Wednesday, April 3, 2013

On Not Being A Bully


Philosopher Alan Watts once wrote that what we despise in others is often what we most fear in ourselves.

I despise bullies. I always have. Preying on those weaker than you is contemptible.

So does that mean I fear my own potential to be a bully? Maybe. After all, I am bigger than many people. But if I do have an inner bully, I keep him well in check.

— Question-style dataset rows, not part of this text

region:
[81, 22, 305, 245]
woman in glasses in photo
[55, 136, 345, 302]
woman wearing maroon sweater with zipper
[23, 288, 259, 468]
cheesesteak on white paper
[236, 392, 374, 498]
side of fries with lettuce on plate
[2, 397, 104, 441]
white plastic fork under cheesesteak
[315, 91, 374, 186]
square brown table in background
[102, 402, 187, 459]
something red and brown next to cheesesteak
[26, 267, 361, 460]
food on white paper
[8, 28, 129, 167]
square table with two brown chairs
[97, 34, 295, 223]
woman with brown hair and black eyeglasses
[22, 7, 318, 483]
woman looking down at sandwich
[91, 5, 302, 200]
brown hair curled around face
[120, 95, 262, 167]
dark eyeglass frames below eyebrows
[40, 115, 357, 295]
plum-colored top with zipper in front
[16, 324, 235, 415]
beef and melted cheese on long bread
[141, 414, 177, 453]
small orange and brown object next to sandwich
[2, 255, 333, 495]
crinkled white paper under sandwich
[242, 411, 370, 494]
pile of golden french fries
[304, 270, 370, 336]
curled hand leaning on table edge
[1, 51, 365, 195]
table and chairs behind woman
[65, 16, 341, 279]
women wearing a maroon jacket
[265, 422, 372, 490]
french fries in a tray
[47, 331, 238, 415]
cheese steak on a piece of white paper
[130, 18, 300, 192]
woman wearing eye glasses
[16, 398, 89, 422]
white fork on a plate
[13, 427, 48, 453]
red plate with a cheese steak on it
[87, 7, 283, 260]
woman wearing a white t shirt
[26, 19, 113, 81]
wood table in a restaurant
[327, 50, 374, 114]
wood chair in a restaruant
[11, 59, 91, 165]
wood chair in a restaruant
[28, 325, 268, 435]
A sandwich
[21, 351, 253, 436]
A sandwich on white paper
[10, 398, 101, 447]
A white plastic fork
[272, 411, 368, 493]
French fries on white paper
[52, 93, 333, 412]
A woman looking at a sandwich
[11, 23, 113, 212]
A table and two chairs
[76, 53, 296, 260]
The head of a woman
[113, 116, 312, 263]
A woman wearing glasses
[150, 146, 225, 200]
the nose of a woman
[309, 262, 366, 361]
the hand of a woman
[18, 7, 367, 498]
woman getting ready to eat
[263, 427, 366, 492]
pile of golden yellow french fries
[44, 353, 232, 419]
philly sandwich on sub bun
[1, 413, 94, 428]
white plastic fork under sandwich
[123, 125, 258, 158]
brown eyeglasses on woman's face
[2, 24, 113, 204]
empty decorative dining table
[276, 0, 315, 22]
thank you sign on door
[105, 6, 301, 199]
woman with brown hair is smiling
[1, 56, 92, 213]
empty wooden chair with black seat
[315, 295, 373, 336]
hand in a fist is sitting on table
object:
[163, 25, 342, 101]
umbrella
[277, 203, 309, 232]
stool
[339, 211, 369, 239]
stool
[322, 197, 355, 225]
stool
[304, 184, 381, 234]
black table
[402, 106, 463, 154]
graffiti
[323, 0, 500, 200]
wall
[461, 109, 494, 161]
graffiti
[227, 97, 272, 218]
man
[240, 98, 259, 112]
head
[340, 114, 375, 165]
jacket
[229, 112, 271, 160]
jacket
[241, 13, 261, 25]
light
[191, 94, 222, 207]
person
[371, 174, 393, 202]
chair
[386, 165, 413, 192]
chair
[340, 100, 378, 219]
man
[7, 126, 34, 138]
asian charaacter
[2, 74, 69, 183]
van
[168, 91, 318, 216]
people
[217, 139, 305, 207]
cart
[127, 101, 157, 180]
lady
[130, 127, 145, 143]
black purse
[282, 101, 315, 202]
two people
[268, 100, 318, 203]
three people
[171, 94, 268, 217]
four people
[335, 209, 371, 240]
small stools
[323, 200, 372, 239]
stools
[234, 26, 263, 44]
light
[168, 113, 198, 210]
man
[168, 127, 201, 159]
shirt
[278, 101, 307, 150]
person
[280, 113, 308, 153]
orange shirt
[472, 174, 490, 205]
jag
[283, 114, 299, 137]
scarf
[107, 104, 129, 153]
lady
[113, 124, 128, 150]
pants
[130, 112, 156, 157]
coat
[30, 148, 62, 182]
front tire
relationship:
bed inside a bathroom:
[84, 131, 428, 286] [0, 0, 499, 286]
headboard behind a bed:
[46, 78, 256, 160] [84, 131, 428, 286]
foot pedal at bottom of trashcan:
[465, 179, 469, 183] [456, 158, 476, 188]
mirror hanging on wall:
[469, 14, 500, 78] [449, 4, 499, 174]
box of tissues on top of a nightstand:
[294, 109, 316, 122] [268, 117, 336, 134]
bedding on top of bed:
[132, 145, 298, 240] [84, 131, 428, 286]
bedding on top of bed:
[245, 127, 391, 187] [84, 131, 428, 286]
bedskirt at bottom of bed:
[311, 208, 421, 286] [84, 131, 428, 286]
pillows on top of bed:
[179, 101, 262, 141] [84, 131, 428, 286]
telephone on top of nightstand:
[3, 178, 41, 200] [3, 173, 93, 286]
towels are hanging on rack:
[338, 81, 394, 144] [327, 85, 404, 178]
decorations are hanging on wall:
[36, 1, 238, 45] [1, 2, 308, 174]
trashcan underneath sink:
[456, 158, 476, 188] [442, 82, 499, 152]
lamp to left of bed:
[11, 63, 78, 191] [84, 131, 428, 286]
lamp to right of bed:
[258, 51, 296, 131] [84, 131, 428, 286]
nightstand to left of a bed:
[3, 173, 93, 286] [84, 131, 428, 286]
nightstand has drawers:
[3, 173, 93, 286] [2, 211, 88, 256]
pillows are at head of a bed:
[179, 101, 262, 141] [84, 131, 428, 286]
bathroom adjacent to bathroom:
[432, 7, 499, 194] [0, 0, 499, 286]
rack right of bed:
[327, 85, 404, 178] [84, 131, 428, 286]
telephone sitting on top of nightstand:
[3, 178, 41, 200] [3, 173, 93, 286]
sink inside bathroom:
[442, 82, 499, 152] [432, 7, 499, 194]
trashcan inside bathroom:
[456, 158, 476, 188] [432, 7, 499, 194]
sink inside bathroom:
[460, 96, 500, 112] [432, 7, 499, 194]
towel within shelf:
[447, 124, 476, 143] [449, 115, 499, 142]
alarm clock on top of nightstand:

To illustrate, here are a couple of examples...

Honolulu lion dance.
I was watching lion dances on the streets of Honolulu's Chinatown. It was the middle of the afternoon, and hundreds of people were there enjoying the festivities. As I was standing there watching, a middle-aged homeless man came up to me. Obviously drunk, he decided to try to strike up a conversation with me. He wasn't particularly coherent. I tried to gracefully extricate myself from the situation by smiling, shaking my head, and saying  je ne parle pas anglais (French for "I don't speak English.") I walked away. He followed. I continued to be polite, and continued speaking in French.

The homeless man got irritated. He called me stuck-up and proceeded to kick my butt, literally. He did some sort of sad attempt at a roundhouse kick and kicked me in the rear.

When telling this story to other martial artists, someone inevitably asks, "What did you do? Did you fight back?"

No, I didn't "fight back." I again walked away. The homeless man apparently lost interest in me and wandered off.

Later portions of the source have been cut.